▶ WHAT IS ASKED: Print every line of the entries below word for word, leaving out the pictures.

────────────────

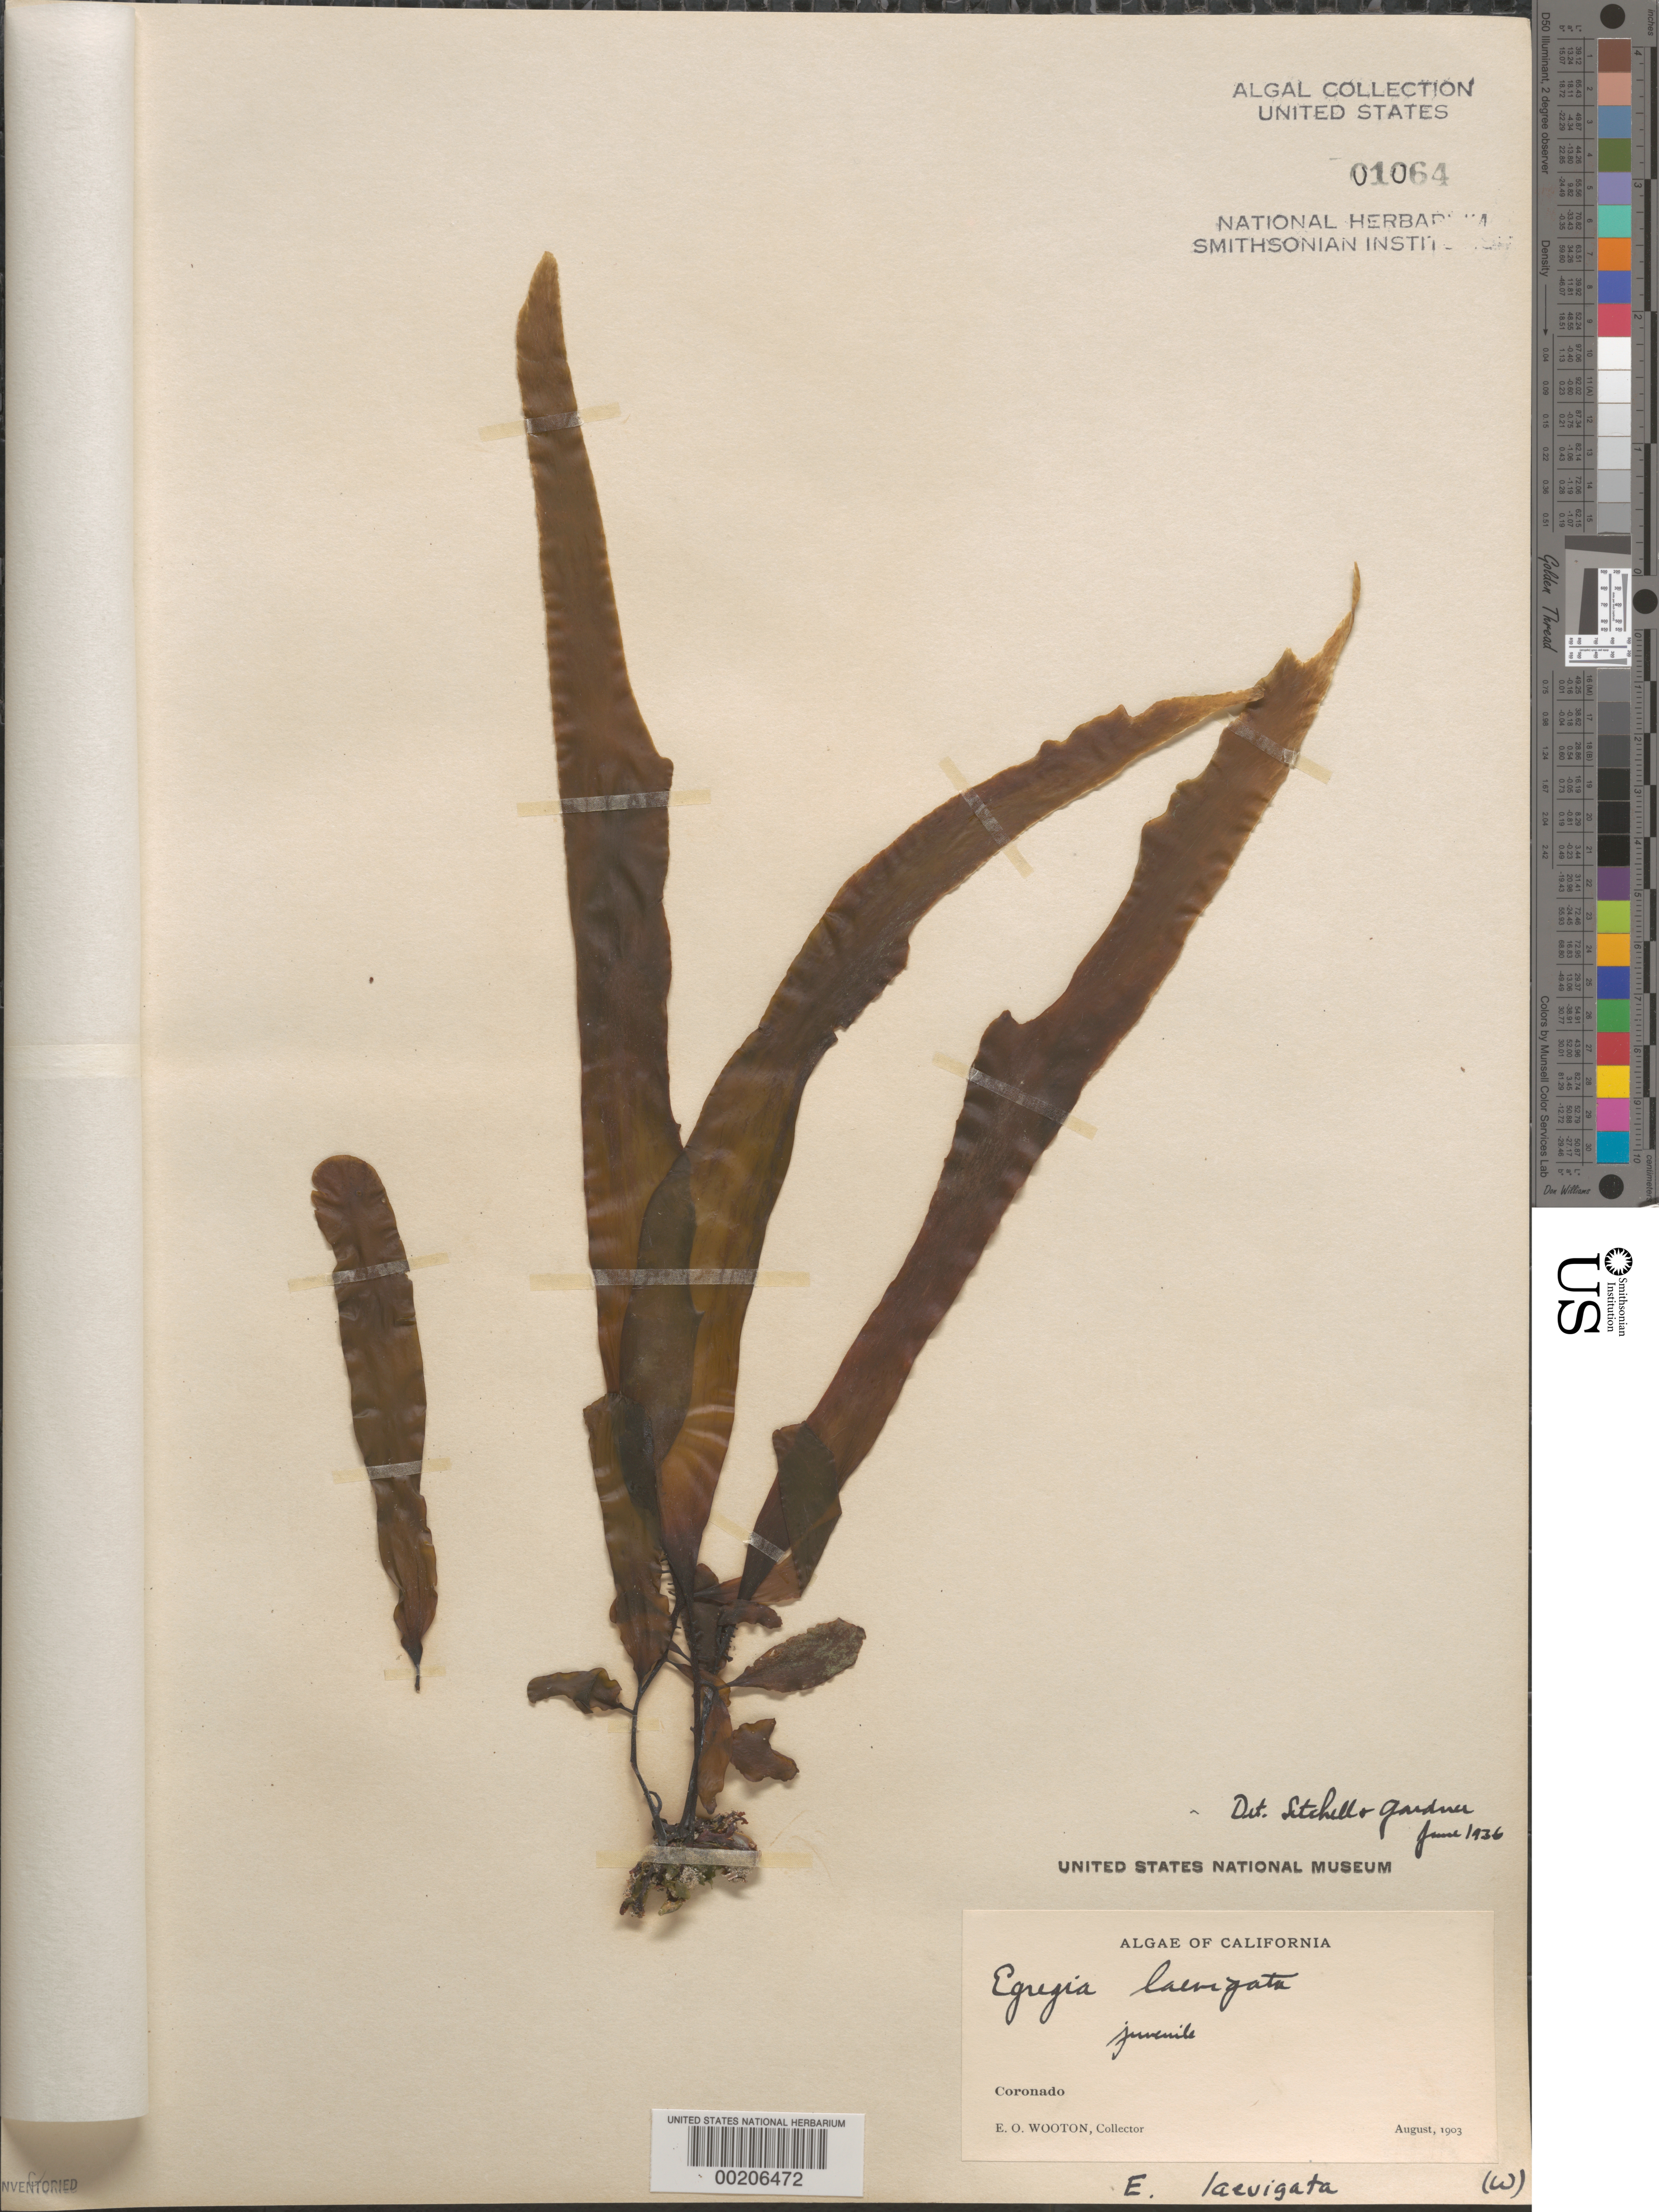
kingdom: Chromista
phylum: Ochrophyta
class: Phaeophyceae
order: Laminariales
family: Lessoniaceae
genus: Egregia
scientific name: Egregia menziesii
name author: (Turner) Aresch.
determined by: Algae name updating Project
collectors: E. O. Wooton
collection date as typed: Aug 1903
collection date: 1903-08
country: United States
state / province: California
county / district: San Diego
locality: Coronado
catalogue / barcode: US 1064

────────────────

▶ ANSWER TO THIS EXERCISE:
kingdom: Chromista
phylum: Ochrophyta
class: Phaeophyceae
order: Laminariales
family: Lessoniaceae
genus: Egregia
scientific name: Egregia menziesii
name author: (Turner) Aresch.
determined by: Algae name updating Project
collectors: E. O. Wooton
collection date as typed: Aug 1903
collection date: 1903-08
country: United States
state / province: California
county / district: San Diego
locality: Coronado
catalogue / barcode: US 1064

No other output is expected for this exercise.